=== Excerto apresentado ===
O que acaba de dizer-se entronca numa questão nem sempre presente na discussão em torno da marca. Tem que ver com evicção do erro, com a confundibilidade no espírito do destinatário da marca, o homem médio, o cidadão comum eventualmente interessado no bem ou no serviço. Claro está que há cidadãos que são minuciosos, que por natureza perscrutam em detalhe, mais do que é regra geral, o sentido e a função das coisas e que, por isso, dificilmente se deixam enganar. Não é bem para esse tipo de pessoas que a marca exerce o seu papel primordial, mas sim para o conjunto de pessoas que se inscrevem no universo da regra4.
É para este somatório alargado de consumidores que o princípio da singularidade ganha relevância quando a norma fala em sinais adequados a distinguir os produtos5.
Mas, o mesmo diploma diz ainda que “ o registo da marca é recusado quando a marca, constitua, no todo ou em parte essencial, reprodução, imitação ou tradução de outra notoriamente conhecida em Macau, se for aplicada a produtos ou serviços idênticos ou afins e com ela possa confundir-se, ou que esses produtos possam estabelecer ligação com o proprietário da marca notória” (art. 214º, nº1, al. b)).
E também diz que o registo da marca é recusado quando:
c) A marca, ainda que destinada a produtos ou serviços sem afinidade, constitua reprodução, imitação ou tradução de uma marca anterior que goze de prestígio em Macau, e sempre que a utilização da marca posterior procure tirar partido indevido do carácter distintivo ou do prestígio da marca ou possa prejudicá-los (nº1, al.c)). Ou quando a marca ou alguns dos seus elementos contenha “a) Sinais que sejam susceptíveis de induzir em erro o público, nomeadamente sobre a natureza, qualidades, utilidade ou proveniência geográfica do produto ou serviço a que a marca se destina; b) Reprodução ou imitação, no todo ou em parte, de marca anteriormente registada por outrem, para produtos ou serviços idênticos ou afins, que possa induzir em erro ou confusão o consumidor, ou que compreenda o risco de associação com a marca registada” (nº2).
Ora, confrontando as marcas registandas com as marcas já registadas de que é titular a A, não consideramos que existe a semelhança, quer em relação aos elementos figurativos quer aos nominativos, susceptível de induzir facilmente os consumidores em erro ou confusão.
Importa realçar, para reforçar esse entendimento nosso, que os produtos (veículos automóveis) objecto das marcas registandas e registadas destinam-se a um específico universo de consumidores que não pode deixar de conhecer as marcas registadas (XXX) que consabidamente gozam de prestígio a nível mundial.
Assim sendo, é-nos não provável que os consumidores daquele universo comprem os veículos marcados com a marca registanda (B) convencidos de que estão a comprar uma viatura fabricada por XXX.
Sem mais delonga, resta decidir.
IV – Decidindo
Nos termos expostos, acordam em negar provimento ao recurso, mantendo na íntegra a sentença recorrida.
=== Material fornecido ===
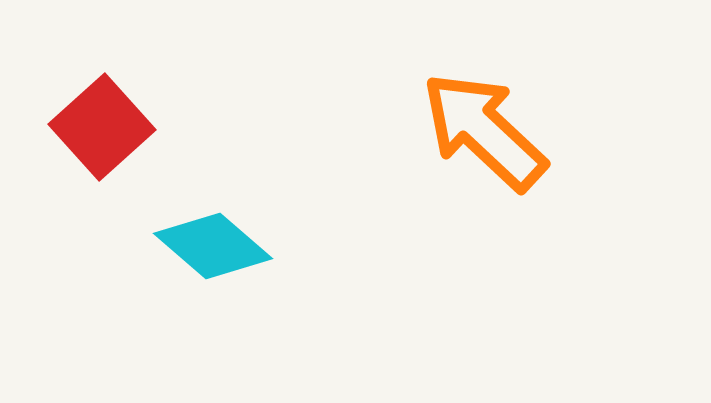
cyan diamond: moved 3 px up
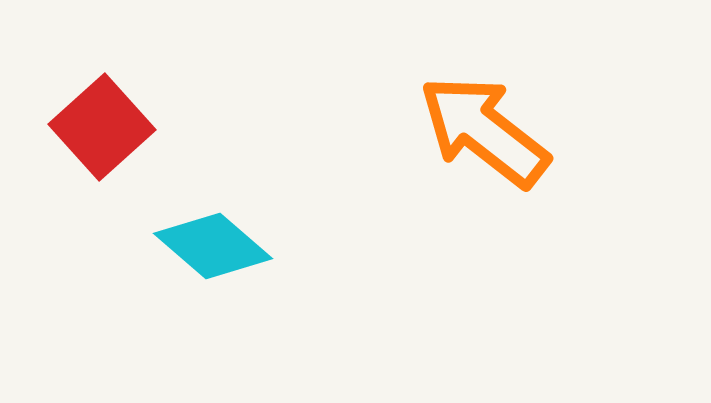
orange arrow: rotated 5 degrees counterclockwise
===
> Tarefas e exercícios:
• 1. Reescreva de forma mais breve o parágrafo do excerto que começa por "O que acaba de dizer-se", mantendo os seus factos principais.
• 2. Repita o trecho do excerto entre "É para este" e "distinguir os produtos5.", inclusive.

> Respostas às tarefas:
• 1. O que foi dito liga-se a uma questão nem sempre presente na discussão sobre a marca: a evicção do erro e a confundibilidade no espírito do destinatário da marca, ou seja, o homem médio, o cidadão comum que pode interessar-se pelo bem ou serviço. Há cidadãos minuciosos que examinam as coisas em detalhe e dificilmente se deixam enganar. Contudo, a marca exerce o seu papel primordial sobretudo para o conjunto de pessoas que se inscrevem no universo da regra.

• 2.
É para este somatório alargado de consumidores que o princípio da singularidade ganha relevância quando a norma fala em sinais adequados a distinguir os produtos5.